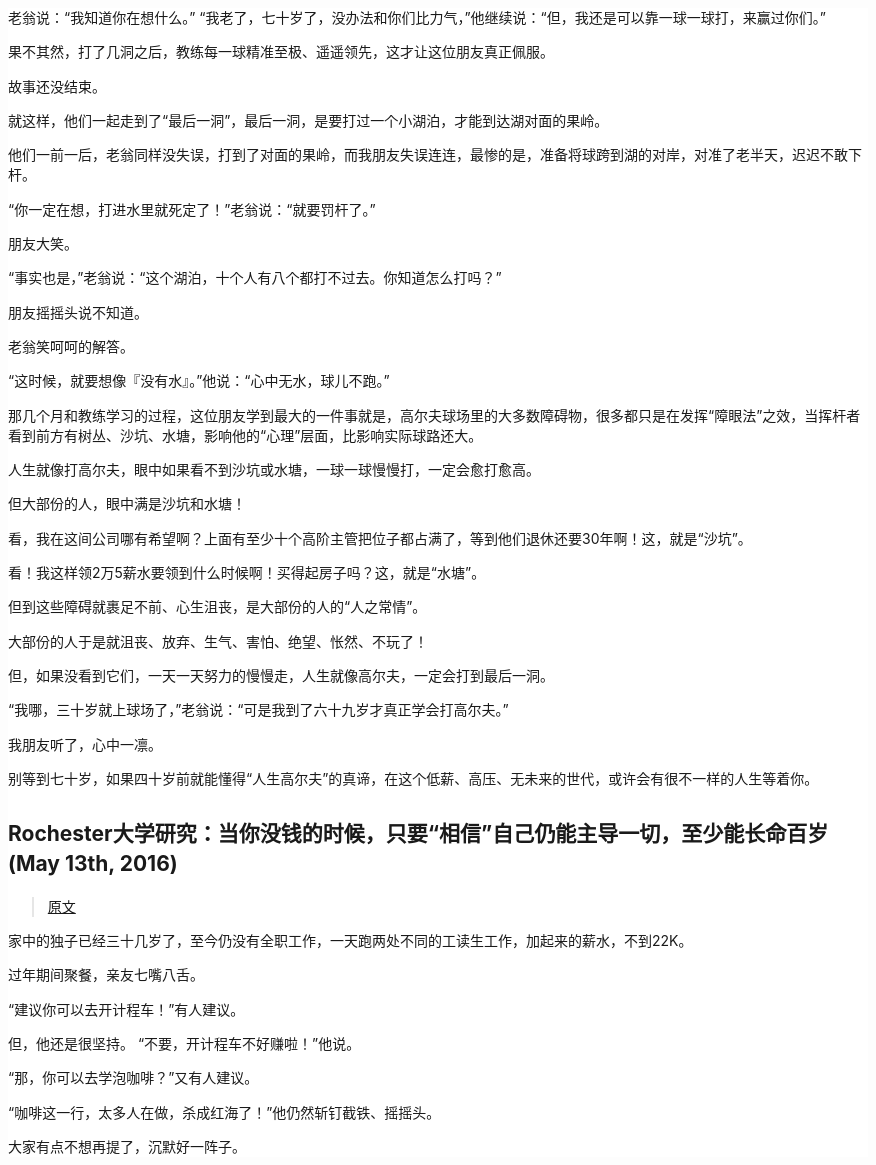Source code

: 老翁说：“我知道你在想什么。” “我老了，七十岁了，没办法和你们比力气，”他继续说：“但，我还是可以靠一球一球打，来赢过你们。”

果不其然，打了几洞之后，教练每一球精准至极、遥遥领先，这才让这位朋友真正佩服。

故事还没结束。

就这样，他们一起走到了“最后一洞”，最后一洞，是要打过一个小湖泊，才能到达湖对面的果岭。

他们一前一后，老翁同样没失误，打到了对面的果岭，而我朋友失误连连，最惨的是，准备将球跨到湖的对岸，对准了老半天，迟迟不敢下杆。

“你一定在想，打进水里就死定了！”老翁说：“就要罚杆了。”

朋友大笑。

“事实也是，”老翁说：“这个湖泊，十个人有八个都打不过去。你知道怎么打吗？”

朋友摇摇头说不知道。

老翁笑呵呵的解答。

“这时候，就要想像『没有水』。”他说：“心中无水，球儿不跑。”

那几个月和教练学习的过程，这位朋友学到最大的一件事就是，高尔夫球场里的大多数障碍物，很多都只是在发挥“障眼法”之效，当挥杆者看到前方有树丛、沙坑、水塘，影响他的“心理”层面，比影响实际球路还大。

人生就像打高尔夫，眼中如果看不到沙坑或水塘，一球一球慢慢打，一定会愈打愈高。

但大部份的人，眼中满是沙坑和水塘！

看，我在这间公司哪有希望啊？上面有至少十个高阶主管把位子都占满了，等到他们退休还要30年啊！这，就是“沙坑”。

看！我这样领2万5薪水要领到什么时候啊！买得起房子吗？这，就是“水塘”。

但到这些障碍就裹足不前、心生沮丧，是大部份的人的“人之常情”。

大部份的人于是就沮丧、放弃、生气、害怕、绝望、怅然、不玩了！

但，如果没看到它们，一天一天努力的慢慢走，人生就像高尔夫，一定会打到最后一洞。

“我哪，三十岁就上球场了，”老翁说：“可是我到了六十九岁才真正学会打高尔夫。”

我朋友听了，心中一凛。

别等到七十岁，如果四十岁前就能懂得“人生高尔夫”的真谛，在这个低薪、高压、无未来的世代，或许会有很不一样的人生等着你。

## Rochester大学研究：当你没钱的时候，只要“相信”自己仍能主导一切，至少能长命百岁(May 13th,  2016)

> [原文](http://mr6.cc/?p=16913)


家中的独子已经三十几岁了，至今仍没有全职工作，一天跑两处不同的工读生工作，加起来的薪水，不到22K。

过年期间聚餐，亲友七嘴八舌。

“建议你可以去开计程车！”有人建议。

但，他还是很坚持。 “不要，开计程车不好赚啦！”他说。

“那，你可以去学泡咖啡？”又有人建议。

“咖啡这一行，太多人在做，杀成红海了！”他仍然斩钉截铁、摇摇头。

大家有点不想再提了，沉默好一阵子。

★ ★ ★ ★

Starting at the line that contains "人生就像打高尔夫，眼中如果看不到沙坑或水塘，一球一球慢慢打，一定会愈打愈高。", output each remaining line of the listing, the last line included, exactly as it appears.

人生就像打高尔夫，眼中如果看不到沙坑或水塘，一球一球慢慢打，一定会愈打愈高。

但大部份的人，眼中满是沙坑和水塘！

看，我在这间公司哪有希望啊？上面有至少十个高阶主管把位子都占满了，等到他们退休还要30年啊！这，就是“沙坑”。

看！我这样领2万5薪水要领到什么时候啊！买得起房子吗？这，就是“水塘”。

但到这些障碍就裹足不前、心生沮丧，是大部份的人的“人之常情”。

大部份的人于是就沮丧、放弃、生气、害怕、绝望、怅然、不玩了！

但，如果没看到它们，一天一天努力的慢慢走，人生就像高尔夫，一定会打到最后一洞。

“我哪，三十岁就上球场了，”老翁说：“可是我到了六十九岁才真正学会打高尔夫。”

我朋友听了，心中一凛。

别等到七十岁，如果四十岁前就能懂得“人生高尔夫”的真谛，在这个低薪、高压、无未来的世代，或许会有很不一样的人生等着你。

## Rochester大学研究：当你没钱的时候，只要“相信”自己仍能主导一切，至少能长命百岁(May 13th,  2016)

> [原文](http://mr6.cc/?p=16913)


家中的独子已经三十几岁了，至今仍没有全职工作，一天跑两处不同的工读生工作，加起来的薪水，不到22K。

过年期间聚餐，亲友七嘴八舌。

“建议你可以去开计程车！”有人建议。

但，他还是很坚持。 “不要，开计程车不好赚啦！”他说。

“那，你可以去学泡咖啡？”又有人建议。

“咖啡这一行，太多人在做，杀成红海了！”他仍然斩钉截铁、摇摇头。

大家有点不想再提了，沉默好一阵子。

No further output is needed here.